(Excerpt Opens)

Just harvested my first crop. Came out great for a first timer I think. Has already been hanged for 2 days and felt pretty good. In a paper bag now, will keep there for a week and then will cure for 2 more weeks. I have handled a lot of different strains and grades of weed over the past 1o years of selling but had never grown before, this thread was the most helpful. Did not know anything about curing until i read this thread. Thanks to all who made it happen, and a special thanks to Roxi....


----------



## InsaneMJ (Nov 15, 2008)

yeah you can use a number of methods to keep them moist(best after curing) you can use a lemon peel or a orange... or even a corn tortilla. I've also heard of a banana peel but i wouldn't risk that... with the others, lemon and orange peel ect. Ive tried and it worked wonders for me i even had someone tell me that they thought it was like it was just done curing 




smoke and coke said:


> hey dewey this is an idea. not saying to do it but consider this and maybe someone will correct me if im wrong.
> my first dry this year was middle of summer and they were very dry after 3 days. i put in paper bags for 2 days to help even the moisture but the bags may have made it a little worse due that they absorbed more moisture. anyway i put them into jars and checked them twice a day and rearranged the bud once a day. after a couple of weeks i found out i had hay not happy again.
> 
> so i took beer bottle caps with a small wad of paper towel in it dampened it not dripping and a small piece of scoth tape wrapped around it to keep paper towel in it but not sealed so the paper could still release its moisture. set them inside my jars and sealed. changed every day and after about 3 times the buds were not so crumbly anymore and it burns and tastes much better than the hay. just make sure not to go too moist due to mold.
> ...


----------



## TexasWild (Nov 20, 2008)

My dad always used a carrot! Cut up in small circles! The bud won't stick to it and it won't flavor the bud, just keep it mosit and perfect he says!


----------



## BRSkunk (Nov 21, 2008)

I hate getting bags which are to wet.


----------



## MotaJoe (Nov 21, 2008)

great info I will put it to the test on my crop 
thanks


----------



## happyface (Nov 24, 2008)

well i just opened a couple of my jars for the first time in 2 weeks one looked the same the other is either really god or bad. the buds look BEAUTIFUL they are more whiter then ever. but the weird thing wen i opened the jar there was like a smoke that rised out. and also wen i squeeze the bud theres a lil like smoke that comes from it. what does mold look like??? im bout to smoke a bud right now.hope it taste as good as it looks. well any help would be MUCH appreciated +rep.

(Excerpt Closes)
(Provided data Opens)

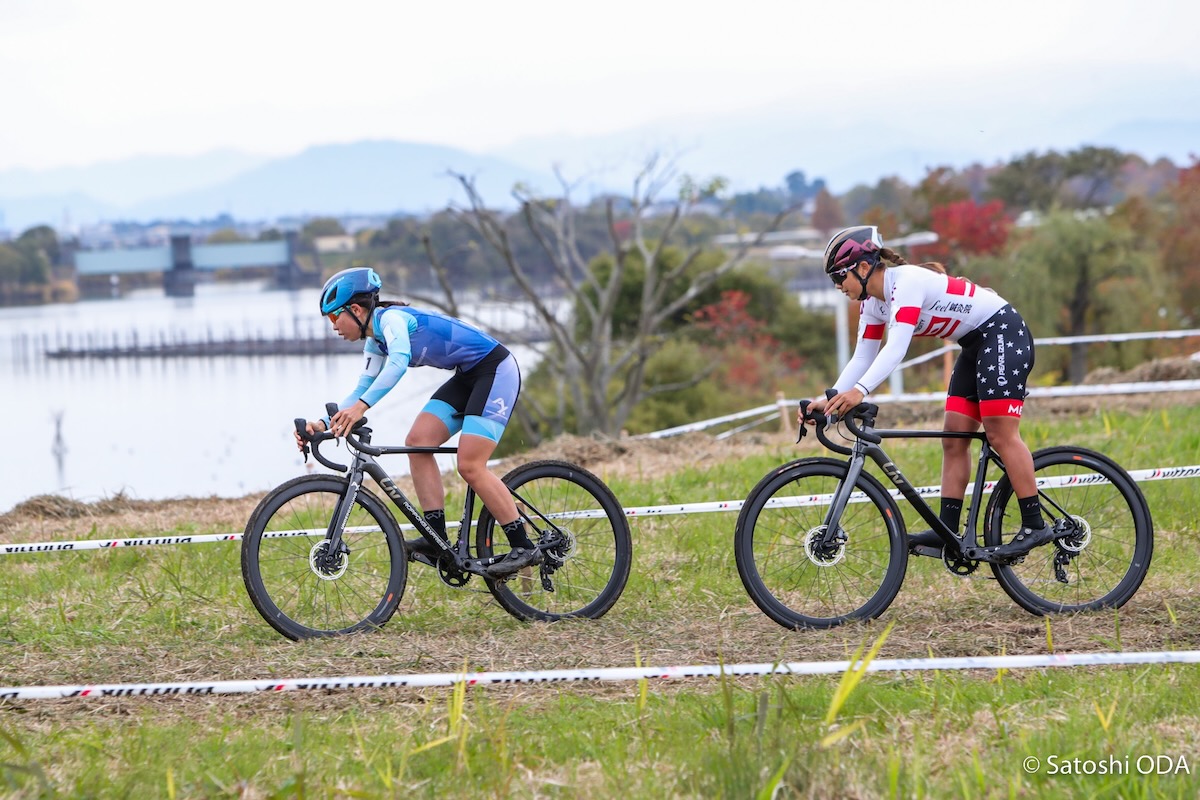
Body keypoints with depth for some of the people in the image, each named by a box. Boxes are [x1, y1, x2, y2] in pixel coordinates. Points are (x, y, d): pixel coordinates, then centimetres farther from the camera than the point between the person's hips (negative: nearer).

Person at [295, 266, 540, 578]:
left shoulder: (391, 318, -19)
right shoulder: (376, 341, 11)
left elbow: (399, 361, -37)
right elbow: (363, 388, 15)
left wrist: (361, 406, -48)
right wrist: (324, 423, 2)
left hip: (495, 371, -10)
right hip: (467, 377, 10)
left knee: (470, 466, -16)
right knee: (418, 442, -4)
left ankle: (524, 548, -9)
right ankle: (437, 541, -4)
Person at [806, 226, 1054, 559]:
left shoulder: (907, 281, -24)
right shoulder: (872, 303, 4)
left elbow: (896, 348, -35)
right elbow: (862, 359, 4)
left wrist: (860, 391, -46)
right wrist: (831, 399, -10)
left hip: (1003, 332, -10)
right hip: (975, 345, 10)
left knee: (1000, 434, -15)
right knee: (953, 439, 2)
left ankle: (1035, 525, -14)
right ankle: (947, 530, 0)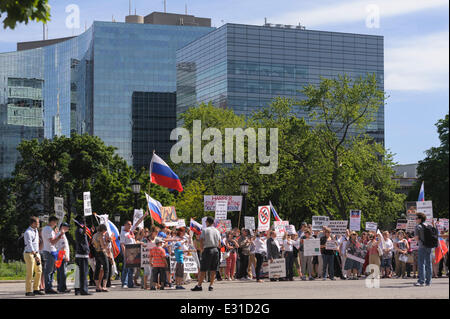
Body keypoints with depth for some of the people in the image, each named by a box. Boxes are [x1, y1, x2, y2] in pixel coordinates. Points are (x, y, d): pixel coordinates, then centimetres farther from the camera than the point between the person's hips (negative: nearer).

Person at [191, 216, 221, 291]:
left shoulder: (205, 230, -4)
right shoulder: (217, 231, 10)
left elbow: (201, 241, -7)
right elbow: (219, 243, 12)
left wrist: (202, 250, 5)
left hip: (207, 250, -4)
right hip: (215, 250, 4)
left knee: (203, 269, -3)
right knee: (213, 270, 8)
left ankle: (199, 285, -4)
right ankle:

(Provided data Closes)

Work to complete –
A: Based on the curing thread, mark each statement yes or no and quote the words that decide it. (i) InsaneMJ recommends using a banana peel to keep buds moist. (ii) TexasWild's dad cut the carrot into small circles. (iii) The first poster had grown weed before this crop.
B: Duplicate everything in the curing thread from "yeah you can" down to "not happy again.".
C: In the curing thread, how long does the first poster plan to keep the harvest in the paper bag?
Nothing here depends on the entries.

Completed exercise –
A:
(i) No: "I've also heard of a banana peel but i wouldn't risk that"
(ii) Yes: "Cut up in small circles!"
(iii) No: "but had never grown before"

B:
yeah you can use a number of methods to keep them moist(best after curing) you can use a lemon peel or a orange... or even a corn tortilla. I've also heard of a banana peel but i wouldn't risk that... with the others, lemon and orange peel ect. Ive tried and it worked wonders for me i even had someone tell me that they thought it was like it was just done curing 




smoke and coke said:


> hey dewey this is an idea. not saying to do it but consider this and maybe someone will correct me if im wrong.
> my first dry this year was middle of summer and they were very dry after 3 days. i put in paper bags for 2 days to help even the moisture but the bags may have made it a little worse due that they absorbed more moisture. anyway i put them into jars and checked them twice a day and rearranged the bud once a day. after a couple of weeks i found out i had hay not happy again.

C: A week.